Впервые поле явлений, о которых можно судить, например эстетические случаи (произведения искусства) или психологические случаи событий и поступков, о которых я говорил, — это поле открывается, если отсчитывать от появления и наличия бытийных, или самооснoвных, явлений. Психология вырастает лишь вокруг наличия совести: если есть совесть, появляется мир, поддающийся суждению в терминах психологии, то есть психологических качеств людей. А сама совесть? — Как она определяется? Или как она воспитывается, или как она передается? И есть она или нет, самовоспроизводится или нет? Поэтому самое глубокое греки назвали диалектикой, имея в виду, что диалектика есть такое состояние <натяжения между противоположным>, лишь внутри которого, не вытекая ни из одного, отдельно взятого, натяжения, может вспыхнуть явление, которое само не является выводимым членом, или элементом, какой-либо непрерывной причинной связи.
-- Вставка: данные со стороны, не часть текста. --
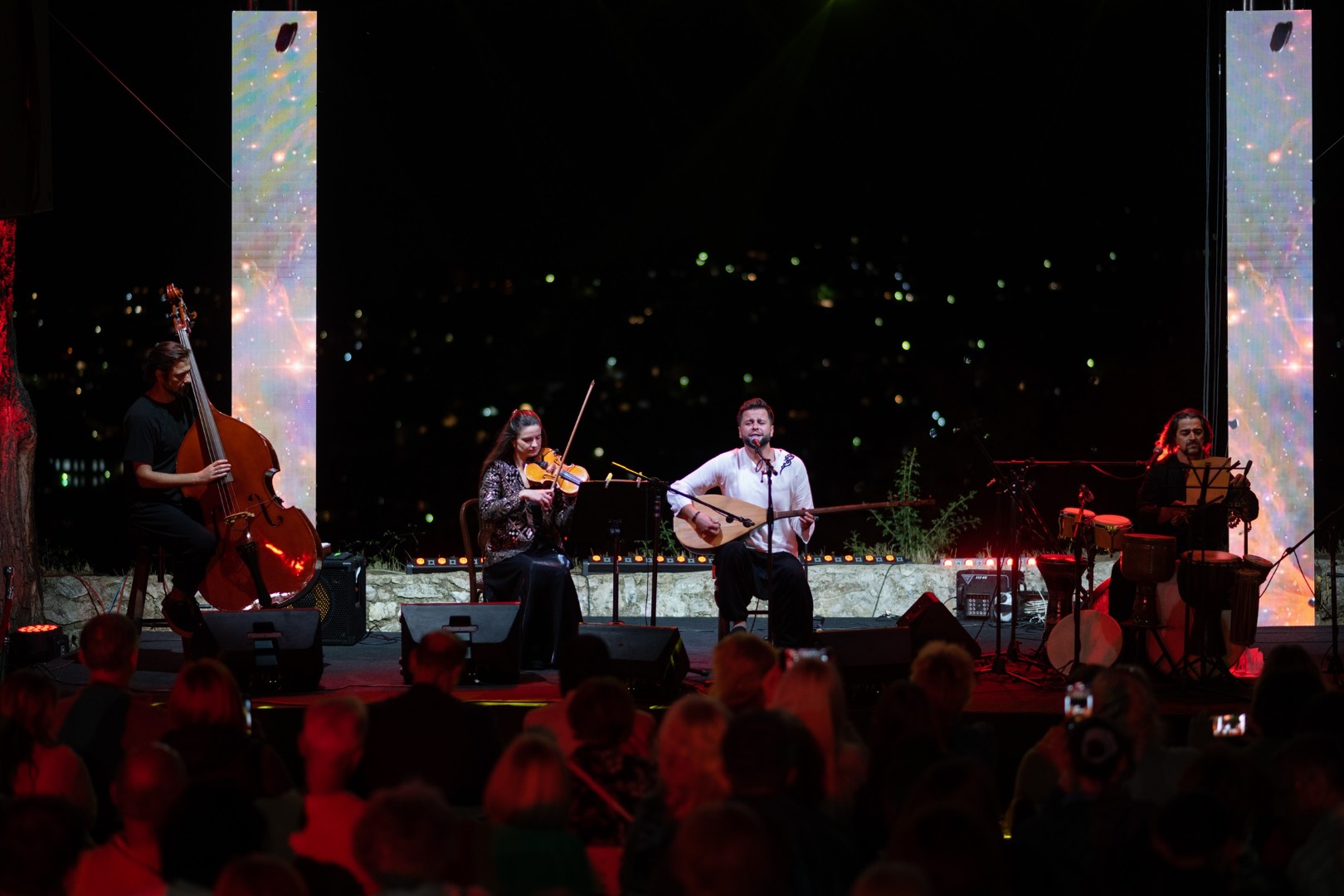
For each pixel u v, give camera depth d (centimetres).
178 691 490
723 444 1446
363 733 431
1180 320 1409
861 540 1405
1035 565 1015
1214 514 878
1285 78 1080
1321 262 1362
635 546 1203
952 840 318
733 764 385
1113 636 848
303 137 1031
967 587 1112
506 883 383
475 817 512
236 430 866
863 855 455
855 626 1090
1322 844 396
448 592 1104
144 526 839
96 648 548
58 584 1055
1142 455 1412
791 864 345
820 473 1436
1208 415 1213
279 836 431
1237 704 785
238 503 859
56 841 331
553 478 912
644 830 414
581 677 614
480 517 911
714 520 918
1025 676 864
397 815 328
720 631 907
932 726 470
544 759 390
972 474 1416
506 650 834
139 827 379
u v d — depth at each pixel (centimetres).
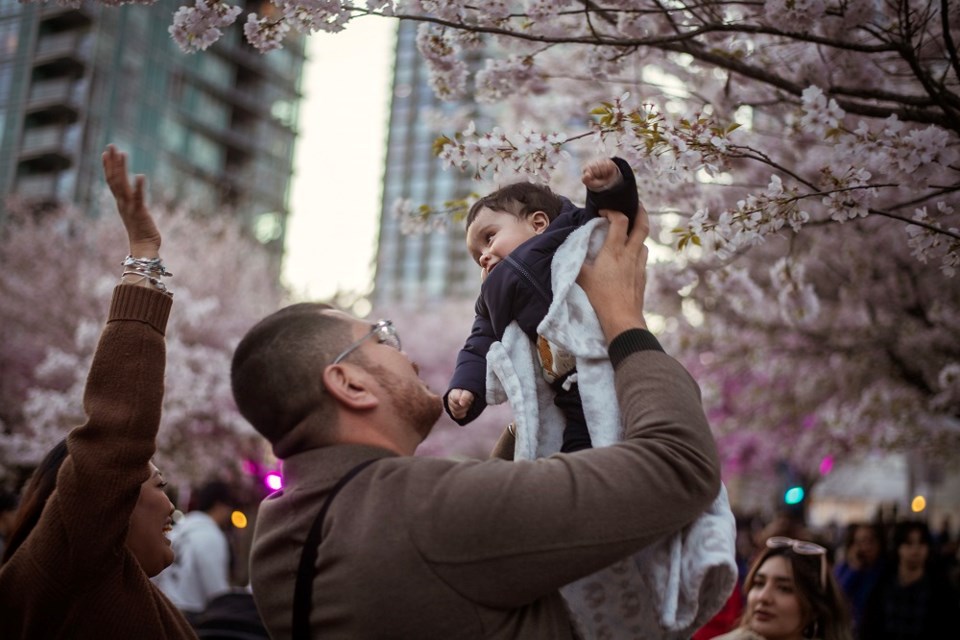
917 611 631
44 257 2375
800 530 627
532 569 165
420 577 167
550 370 206
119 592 218
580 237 200
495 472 171
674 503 169
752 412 1498
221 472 1909
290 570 183
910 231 343
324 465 186
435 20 346
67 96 3981
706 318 1076
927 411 1030
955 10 380
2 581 217
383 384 192
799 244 809
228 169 4994
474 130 337
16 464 1714
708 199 435
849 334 980
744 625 387
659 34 417
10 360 2278
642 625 183
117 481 209
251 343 195
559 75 427
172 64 4547
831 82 405
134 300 218
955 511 3688
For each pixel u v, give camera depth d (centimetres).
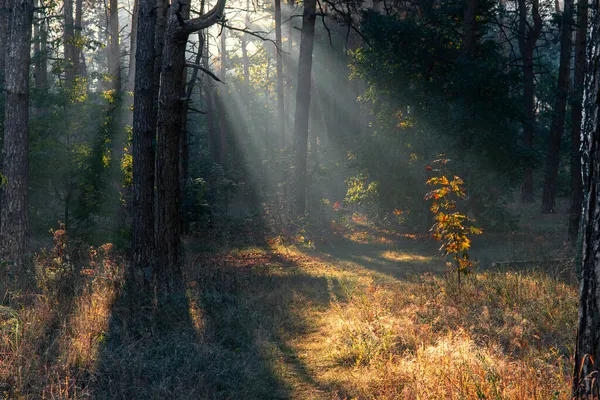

Почему для этого появилось особое слово «диалектика» в отличие от логики? (С тех пор начались эти мистические, очень часто неграмотные рассуждения об особой диалектической логике в отличие от формальной и так далее.) Греки этим словом называли реальные обстоятельства, они понимали, что есть такие явления, которые невыводимы и которые не могут возникнуть как конечное звено непрерывной цепи их обусловливания. Допустим, построив какую-то цепочку условий А, В, С, я получаю D, так вот, есть явления, которые нельзя так получить, они не могут быть в принципе выводимым членом или конечным звеном непрерывной цепи обусловливания, они возникают в воронке, окруженной натяжениями противоречий, — вот что греки называли диалектикой. Внутри — вспыхнет или не вспыхнет, а если вспыхнет, тогда все целиком.